Ich parke auf der Einfahrt und sehe an der offenstehenden, leeren Garage, dass Chris bereits wieder unterwegs ist. Wahrscheinlich ist er im Booh um zu gucken, ob er jemandem bei einem Fall helfen kann. Als ich aus dem Auto steige, empfängt mich die feuchte Mittagshitze. Die Sonne steht hoch am wolkenklaren Himmel und brennt unbarmherzig auf mich herab. Zum Glück trage ich nur ein dünnes schwarzes Shirt mit kurzen Ärmeln, eine Dreivierteljeans und Ballerinas. Ich ziehe die Schuhe aus, stelle sie neben meinen Wagen und flechte mir schnell die Haare, bevor ich mich auf den Weg zum See mache.
Barfuß jogge ich den kleinen Pfad neben dem Haus entlang, der hinunter zum See führt. Schneller wäre ich unten, würde ich durch den Wald rennen, doch heute entscheide ich mich für diesen Weg. Er ist mit dem Auto befahrbar, Chris nutzt ihn, um sein Boot auf dem Anhänger nach unten zu transportieren. Die Reifenspuren haben sich tief in den Boden gegraben, doch mittig wächst das Gras kniehoch. Alle fünfzig Meter bleibe ich stehen und lausche. Je näher ich dem See komme, umso stiller wird es. Ich kann immer weniger Tiere und magische Waldwesen wahrnehmen, selbst die Mückenschwärme werden weniger.
Als ich endlich unten bin, bleibe ich dicht am matschigen Ufer stehen. Meine Zehenspitzen berühren das Wasser, das heute noch grauer wirkt als gestern. Wieder spiegelt sich der blaue Himmel nicht auf der Oberfläche, stattdessen sieht es aus, als nahe ein Gewitter.
Ich hocke mich hin und berühre das Wasser mit meinen Händen, dann horche ich in mich hinein und verbinde mich mit dem See.
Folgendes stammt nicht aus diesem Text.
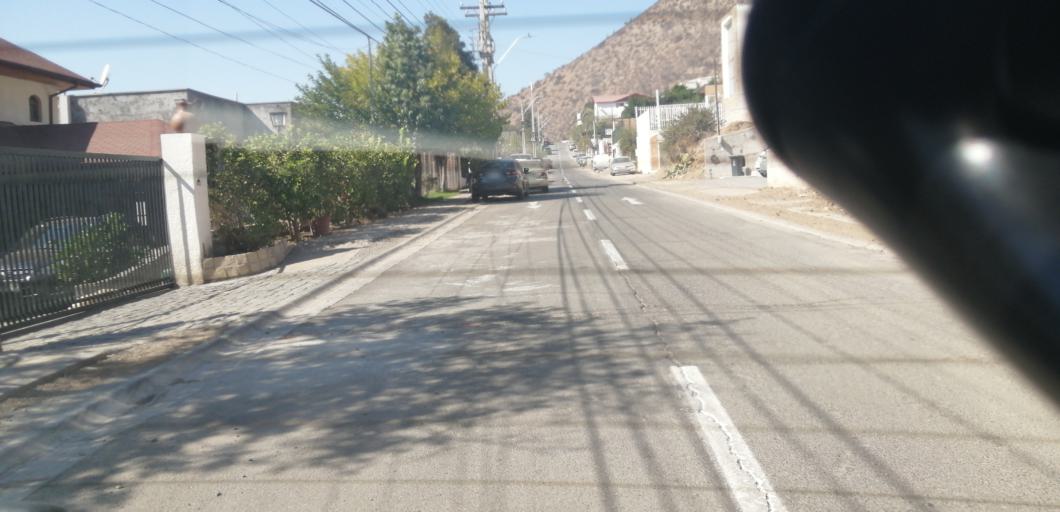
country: CL
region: Santiago Metropolitan
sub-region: Provincia de Santiago
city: Lo Prado
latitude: -33.4571
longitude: -70.8245
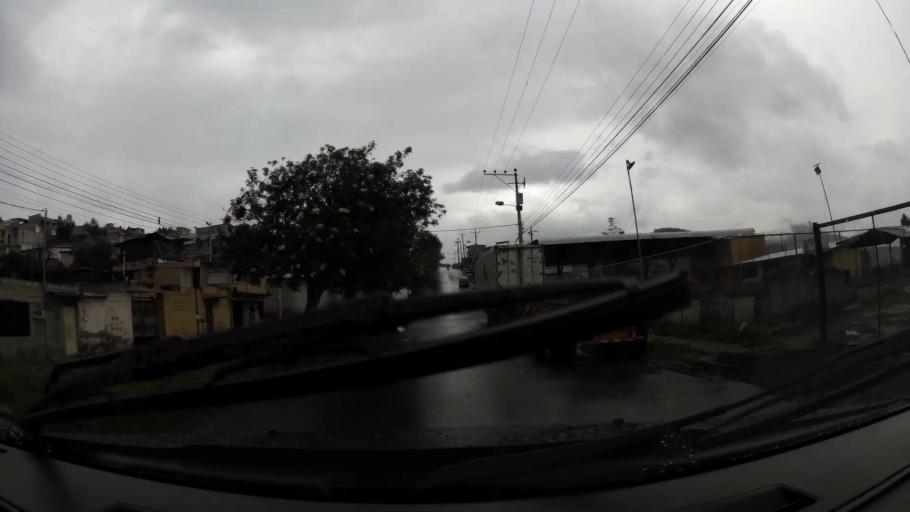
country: EC
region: Pichincha
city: Quito
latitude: -0.0905
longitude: -78.5122
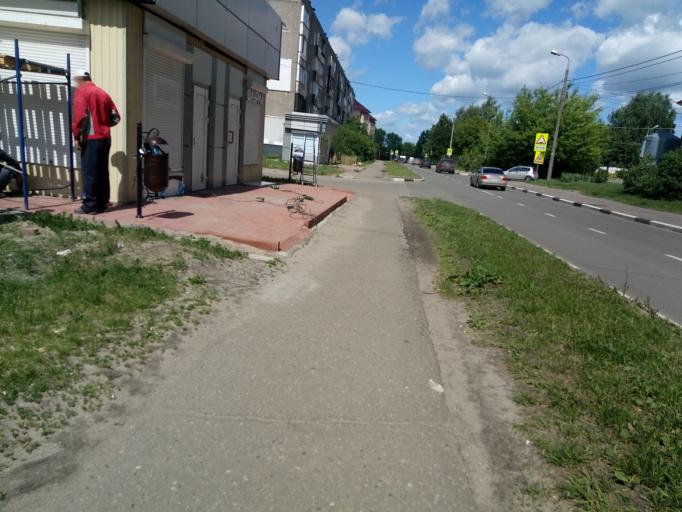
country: RU
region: Jaroslavl
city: Yaroslavl
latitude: 57.6562
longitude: 39.9580
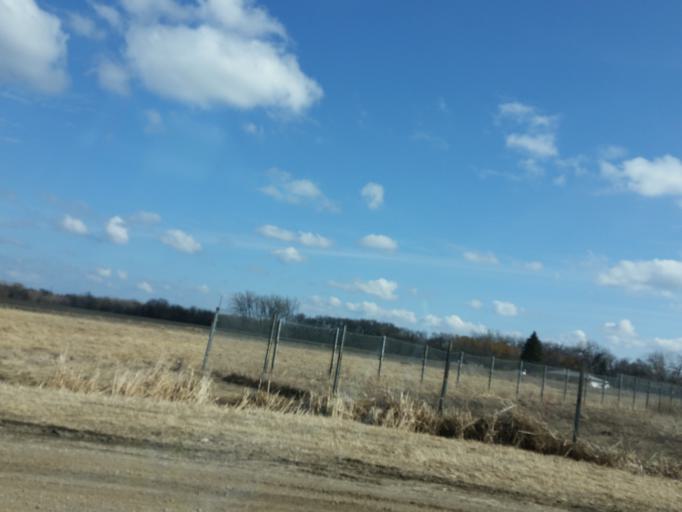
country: US
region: North Dakota
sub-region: Walsh County
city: Grafton
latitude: 48.4290
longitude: -97.4107
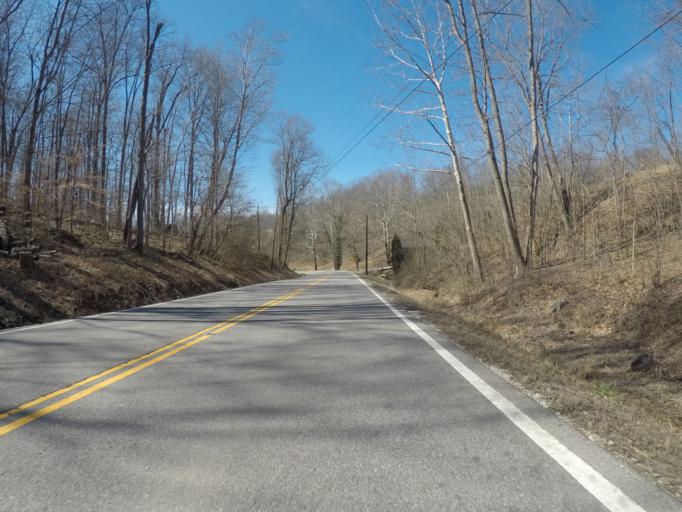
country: US
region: Ohio
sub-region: Lawrence County
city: South Point
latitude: 38.4872
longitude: -82.5580
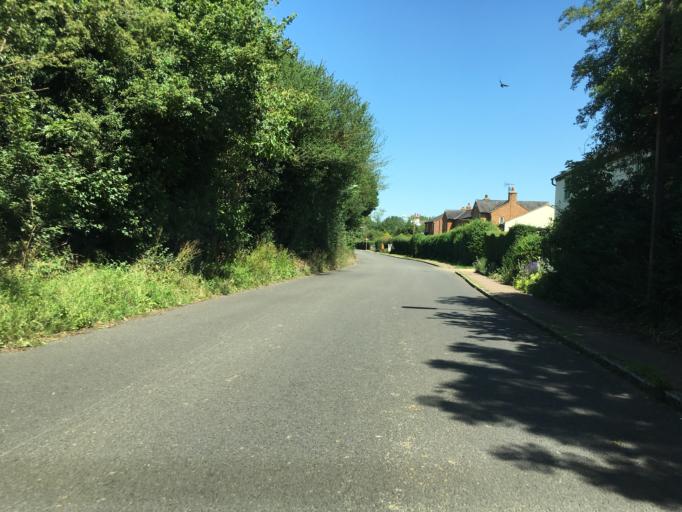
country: GB
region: England
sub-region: Milton Keynes
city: Simpson
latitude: 52.0328
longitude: -0.7241
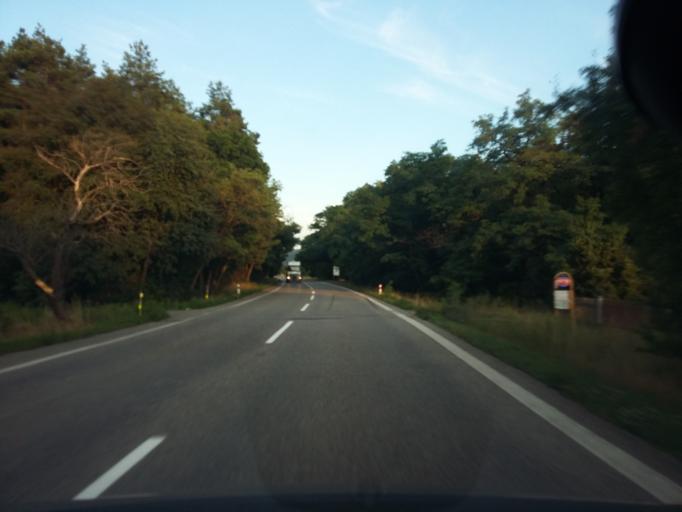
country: SK
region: Bratislavsky
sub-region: Okres Malacky
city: Malacky
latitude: 48.3883
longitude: 17.1003
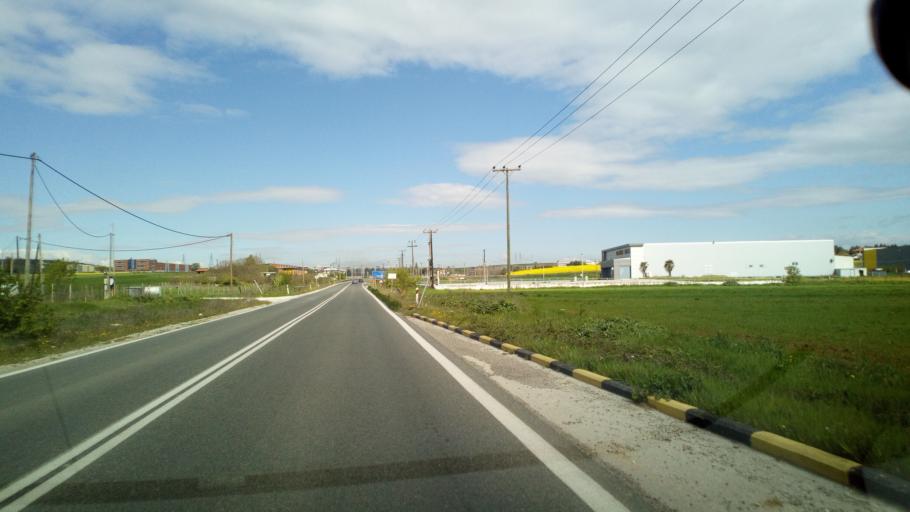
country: GR
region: Central Macedonia
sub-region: Nomos Thessalonikis
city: Drymos
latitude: 40.7720
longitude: 22.9495
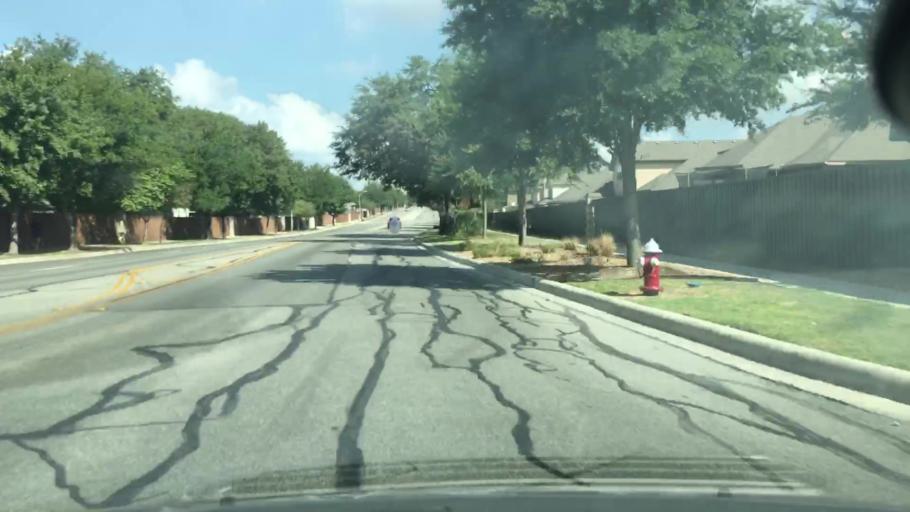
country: US
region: Texas
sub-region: Guadalupe County
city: Cibolo
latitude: 29.5769
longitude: -98.2437
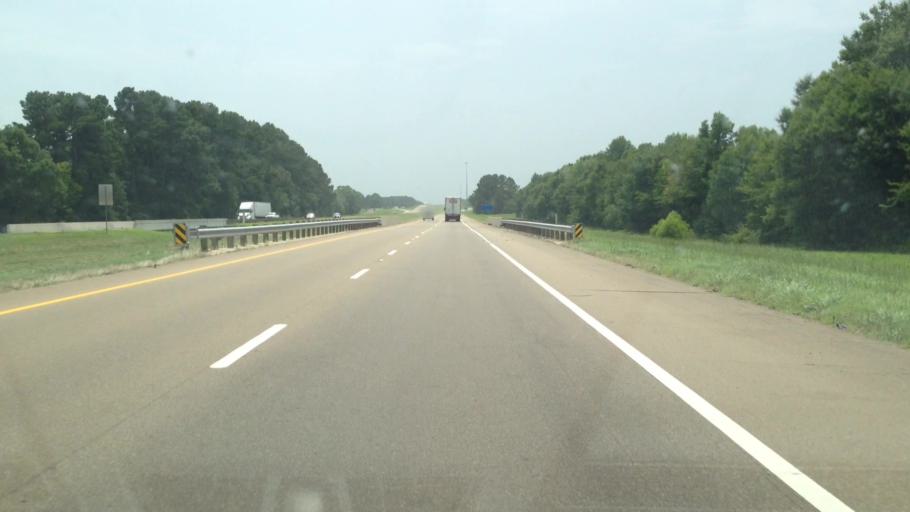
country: US
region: Texas
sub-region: Bowie County
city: De Kalb
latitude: 33.4244
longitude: -94.5464
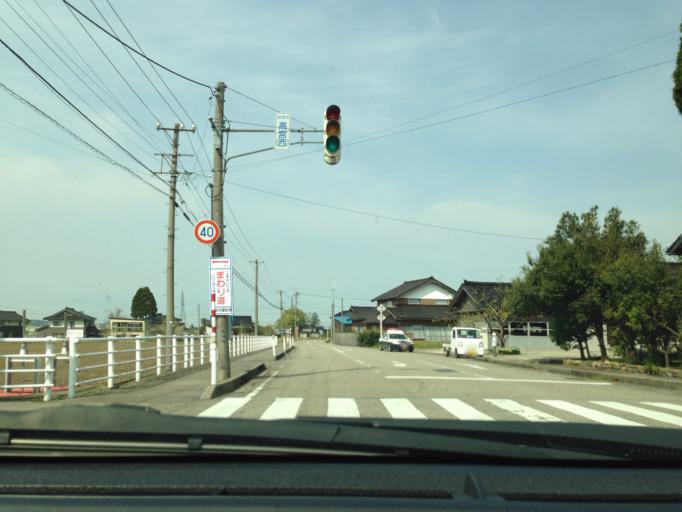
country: JP
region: Toyama
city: Fukumitsu
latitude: 36.5447
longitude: 136.8701
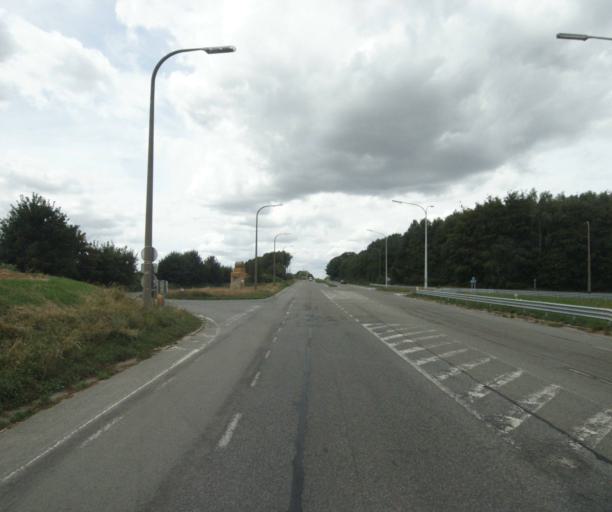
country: FR
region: Nord-Pas-de-Calais
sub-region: Departement du Nord
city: Camphin-en-Pevele
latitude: 50.6079
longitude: 3.3066
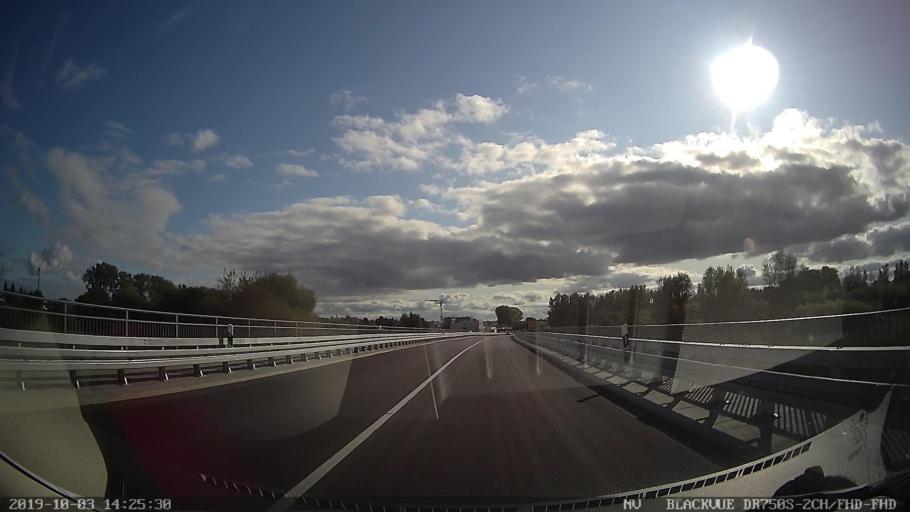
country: DE
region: Schleswig-Holstein
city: Pinneberg
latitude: 53.6616
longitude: 9.7760
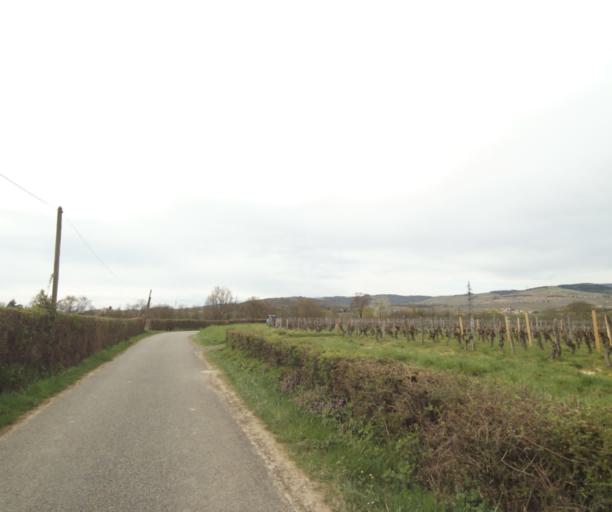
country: FR
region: Bourgogne
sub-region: Departement de Saone-et-Loire
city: Charnay-les-Macon
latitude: 46.3083
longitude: 4.7700
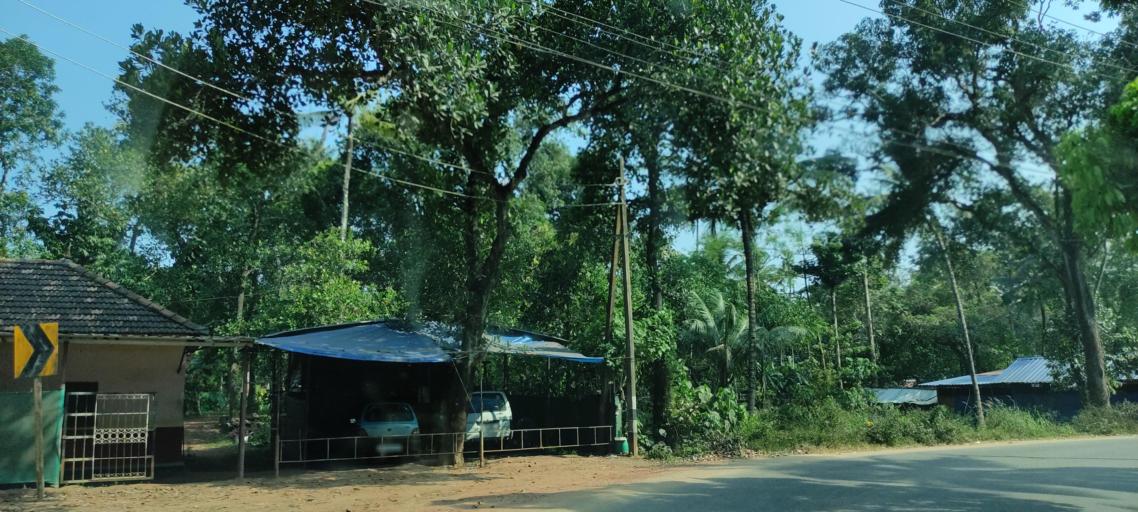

Es dauert ein bisschen länger als ich es gewohnt bin, doch dann bin ich verbunden und höre wieder dieses weinende Geräusch. Es ist kein menschliches Weinen. Es hört sich beinahe so an, als würde ein Streichinstrument traurige Töne spielen. Die Wasserwesen sprechen nicht zu mir, und ich kann sie auch nicht zwingen, da ich nicht mehr ihre Königin bin. Normalerweise zeigen sie sich sofort, wenn ich mich mit dem Wasser des Sees verbinde, doch dieses Mal fühle ich nur, dass sie da sind, mehr aber nicht. Verwundert löse ich die Verbindung und stehe wieder auf. Sowas habe ich noch nie erlebt.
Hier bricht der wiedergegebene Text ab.